··· Selected excerpt ···
This event could change everything for the gold price next week, expect extreme volatility - analysts
(Kitco News) One key event next week could bring a new round of volatility to the gold market and help prices recover following two consecutive weeks of losses, according to analysts.
A stronger U.S. dollar is keeping gold under pressure for the time being as markets remain somewhat confused by the Federal Reserve’s messages.
“The primary driver for this week’s selloff was the market’s reaction to the Fed minutes,” said Kitco Metals Global Trading director Peter Hug. “Strength in the U.S. dollar caused the metals to sell off. Dollar has now stabilized and the metals found a bottom, reversing from overnight weakness.”
The markets were waiting for the U.S. government to generate some fiscal stimulus to keep the economy going. However, with the hiatus until September, it doesn’t look like relief is coming, noted Hug. “People got nervous and moved into cash. The U.S. dollar reversed almost 2%,” he said.
After briefly falling below $1,920 an ounce, December Comex gold futures have stabilized at $1,943.80, down 0.14% on the day, and down 0.31% on the week. The U.S. dollar index climbed to 93.35 at the time of writing, rising 0.60% on the day.
“The dip in the gold price appears to be related to investor selling – most likely to be some profit-taking – and some strength in the U.S. dollar in recent days,” Capital Economics chief commodities economist Caroline Bain told Kitco News on Friday.
··· Given information ···
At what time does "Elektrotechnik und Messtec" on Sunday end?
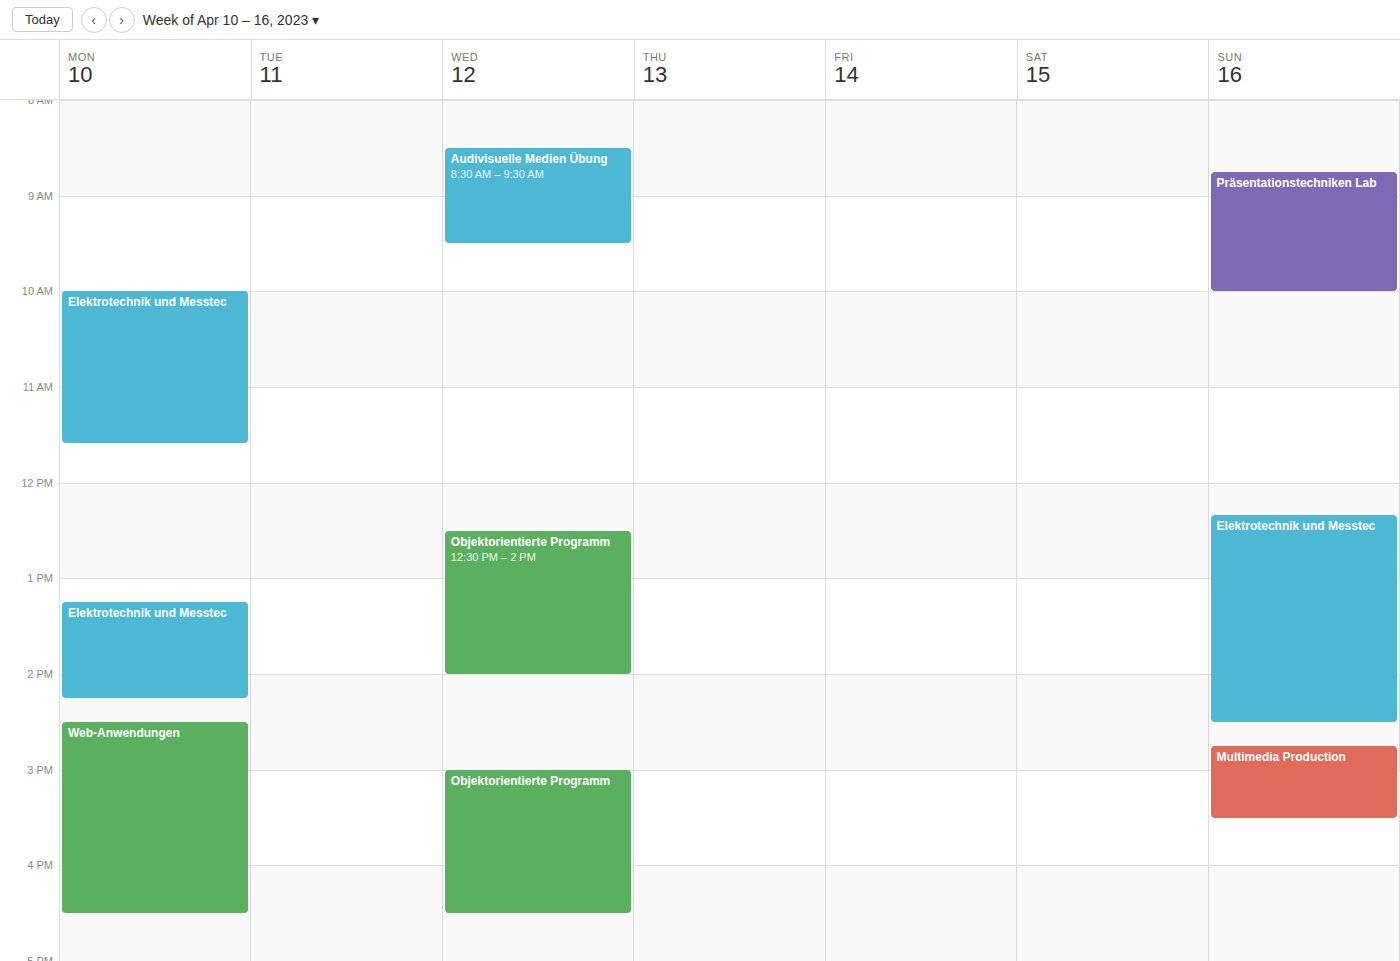
2:30 PM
···
▸ Complete the following
(a) Reproduce the passage of the gold price article starting at "This event could" and ending at "Federal Reserve’s messages.", substituting "turbulence" for "volatility".
(b) Render this sentence from the gold price article in Spanish: "A stronger U.S. dollar is keeping gold under pressure for the time being as markets remain somewhat confused by the Federal Reserve’s messages."

▸ Answers for the exercise
(a)
This event could change everything for the gold price next week, expect extreme turbulence - analysts
(Kitco News) One key event next week could bring a new round of turbulence to the gold market and help prices recover following two consecutive weeks of losses, according to analysts.
A stronger U.S. dollar is keeping gold under pressure for the time being as markets remain somewhat confused by the Federal Reserve’s messages.

(b) Un dólar estadounidense más fuerte mantiene el oro bajo presión por el momento, ya que los mercados siguen algo confundidos por los mensajes de la Reserva Federal.